What I Saw Last Night - Quills (2000)


Geoffrey Rush and Kate Winslet's Provocative Masterpiece

The Marquis de Sade (1740-1814) has the dubious honour of giving his name to the act of gaining pleasure from inflicting pain on others: sadism. His writing depicts cruel behaviour, including vigorous portrayals of necrophilia, pedophilia and recreational disembowelments.

Adapted by Doug Wright from his Obie-winning play, “Quills” is a fictional account of the marquis’ final years, when he was imprisoned at the Charenton insane asylum for publishing his obscene novels. An immoral aristocrat and spoiled genius, De Sade (Geoffrey Rush) is allowed to stock his well-appointed cell with sexually explicit art, a four-poster bed, wine, books, a desk and plenty of ink and quill pens. His high life results from the tolerance of a kindly young priest, Abbé Coulmier (Joaquin Phoenix), determined to give the marquis free rein to indulge his talents as a creator of perverse stories. De Sade does just that, penning his twisted novels and sneaking them out to be published via a young laundress (Kate Winslet) who is infatuated with his fiction.

When De Sade’s novel Justine appears in Paris, it creates a social shockwave that ripples all the way up to Napoleon, and the emperor dispatches Dr Royer-Collard (Michael Caine) to take control of the asylum and silence the troublesome writer. Royer-Collard is the worst thing in the world: a sadist disguised as a moralist whom circumstance has endowed with some measure of power. Where the Abbé reaches out to his patients with understanding and humility, Royer-Collard simply tortures them until they relinquish their insane behaviour.

Thus begins a monumental battle of wills, a race to zero, as De Sade meets the doctor’s increasingly sordid violence with a determination to let no amount of deprivation or abuse still his voice. Geoffrey Rush’s larger-than-life performance of De Sade gains our sympathy even as we are revolted by his extreme and often perverse actions. Rush doesn’t overdo the character’s decadence or flamboyance, since he reveals small, subtle moments of genuine feeling (such as the moment his precious quills are confiscated).

Kate Winslet is impressive as the Marquis’ loyal supporter, and she and Rush attack their scenes with playful relish together. There's also fine support from Joaquin Phoenix as the humanitarian priest whose noble principles are rocked by the decadent charms of the Marquis. Michael Caine takes what could have been a predictable arch-fiend and turns him into a complex, firm presence - a steady rock who makes for quite a match against Geoffrey Rush's Marquis, though they share very few scenes.

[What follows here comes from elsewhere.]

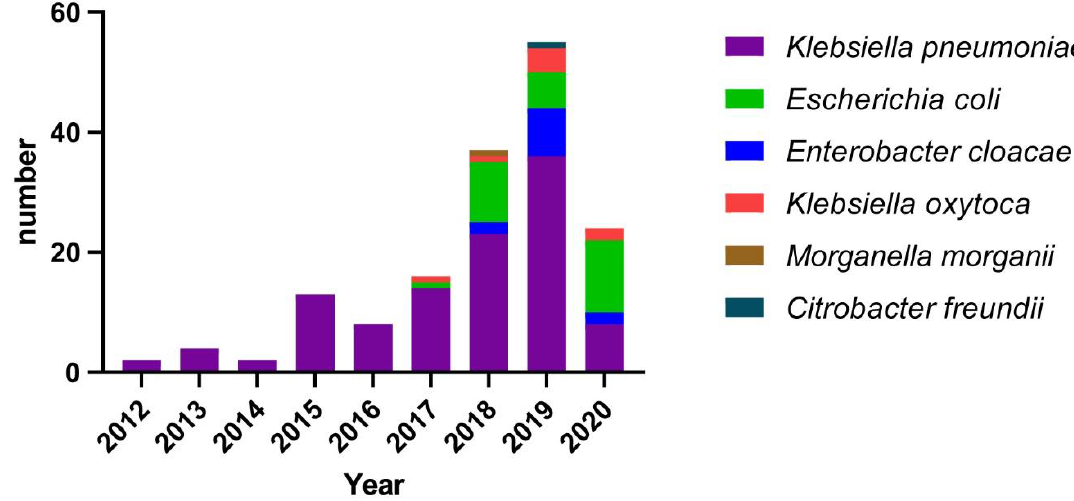
Figure 1. Species distribution of all carbapenem-resistant Enterobacterales strains from 2012 to 2020 in this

With “Quills”, director Philip Kaufman has made the Marquis de Sade a poster-child for the freedom of expression. But the movie is far more complex than a simple liberal tract supporting free expression. “Quills” envisions the artist's imagination as an unstoppable force, one that cannot be controlled by traditional forms of punishment (when De Sade's pens and ink are taken away, he uses chicken bones and wine to write; later, he uses his own blood). “Quills” blurs the lines between art and being, and treats the act of creation as a compulsive part of existence, as involuntary as breathing.

The movie also suggests that real art - one unfettered by matters of taste or propriety - can be as dangerous as it is inspiring. In the wrong hands, it can be as combustible as a match to gasoline, and the movie plays out that possibility to a breathtakingly dark conclusion. “Quills” is a brilliant, adult movie. Highly recommended.